[[ Reading text open ]]
GPER1-mediated anti-cardiomyocyte hypertrophy triggers autophagy. Western blot and quantitative analysis of cardiac LC3I and LC3II expression. Data are expressed as the mean±SEM (n=3). **P<0.01 versus control, ##P<0.01 versus Ang II, △△P<0.01 versus Ang II+G1. G1: a GPER1 agonist, G15: GPR30 antagonist, MK2206: protein kinase B inhibitor, Ang II: angiotensin II, microtubule-associated protein 1 light chain 3-II (LC3II), microtubule-associated protein 1 light chain 3-I (LC3I).
Ang II-induced hypertrophy in neonatal cardiomyocyte has been commonly used as an in vitro model to study the mechanisms of cardiomyocyte hypertrophy [49-51]. However, the results from Ang II-induced hypertrophy in neonatal cardiomyocyte can be affected by the contamination of cardiac fibroblasts. Gray et al.  reported that Ang II stimulates myocyte hypertrophy might be due to the paracrine release of TGF-β1 and endothelin-1 from cardiac fibroblasts in a neonatal rat cell culture model. Future studies using adult cardiomyocytes are needed to confirm our findings in neonatal cardiomyocytes. We also realized another limitation of this study regarding the autophagy analysis. Cell autophagy was examined only by the method of Western blot, other methods, such as using electron microscopy, are planned in our future studies.
[[ Reading text closed ]]
[[ Available data open ]]
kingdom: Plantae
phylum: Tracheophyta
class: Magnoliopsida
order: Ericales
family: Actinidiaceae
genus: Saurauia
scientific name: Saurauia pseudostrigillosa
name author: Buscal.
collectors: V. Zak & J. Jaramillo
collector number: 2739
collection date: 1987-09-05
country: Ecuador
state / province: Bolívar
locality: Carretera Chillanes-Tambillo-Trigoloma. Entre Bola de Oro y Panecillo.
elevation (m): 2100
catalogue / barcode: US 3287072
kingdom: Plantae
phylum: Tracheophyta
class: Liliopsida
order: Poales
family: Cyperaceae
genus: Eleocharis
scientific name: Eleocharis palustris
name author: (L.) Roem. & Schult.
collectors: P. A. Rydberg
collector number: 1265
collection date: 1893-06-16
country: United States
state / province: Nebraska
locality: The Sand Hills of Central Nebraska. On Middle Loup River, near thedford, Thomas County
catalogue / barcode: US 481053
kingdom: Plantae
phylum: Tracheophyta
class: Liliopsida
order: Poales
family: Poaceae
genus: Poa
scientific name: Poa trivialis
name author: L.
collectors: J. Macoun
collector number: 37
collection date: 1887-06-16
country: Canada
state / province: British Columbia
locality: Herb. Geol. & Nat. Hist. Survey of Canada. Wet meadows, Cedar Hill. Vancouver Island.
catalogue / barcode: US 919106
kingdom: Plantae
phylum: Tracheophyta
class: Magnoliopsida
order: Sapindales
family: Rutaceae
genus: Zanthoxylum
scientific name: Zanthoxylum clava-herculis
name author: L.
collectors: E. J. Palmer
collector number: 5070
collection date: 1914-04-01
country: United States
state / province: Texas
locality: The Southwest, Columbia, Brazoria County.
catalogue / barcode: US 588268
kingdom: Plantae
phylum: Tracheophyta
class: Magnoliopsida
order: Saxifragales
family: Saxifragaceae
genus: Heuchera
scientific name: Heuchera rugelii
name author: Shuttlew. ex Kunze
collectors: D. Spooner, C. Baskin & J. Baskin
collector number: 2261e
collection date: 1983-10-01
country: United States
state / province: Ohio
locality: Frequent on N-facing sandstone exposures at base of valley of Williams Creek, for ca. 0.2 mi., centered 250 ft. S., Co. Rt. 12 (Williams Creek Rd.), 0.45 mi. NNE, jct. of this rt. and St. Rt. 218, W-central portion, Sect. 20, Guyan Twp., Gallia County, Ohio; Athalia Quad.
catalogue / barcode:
[[ Available data closed ]]
◆ Tasks ◆
1. According to the passage on cardiomyocyte hypertrophy, what was the only method used to examine cell autophagy?
2. Decide whether each statement agrees with the passage on cardiomyocyte hypertrophy, answering yes or no and quoting the words that decide it: (a) G15 is described as a GPR30 antagonist. (b) The study's experiments were carried out in adult cardiomyocytes. (c) MK2206 is identified as a protein kinase B inhibitor.
The material comes from a different source than the passage on cardiomyocyte hypertrophy.

◆ Task-by-task outputs ◆
1. Western blot.

2.
(a) Yes: "G15: GPR30 antagonist"
(b) No: "Future studies using adult cardiomyocytes are needed to confirm our findings in neonatal cardiomyocytes."
(c) Yes: "MK2206: protein kinase B inhibitor"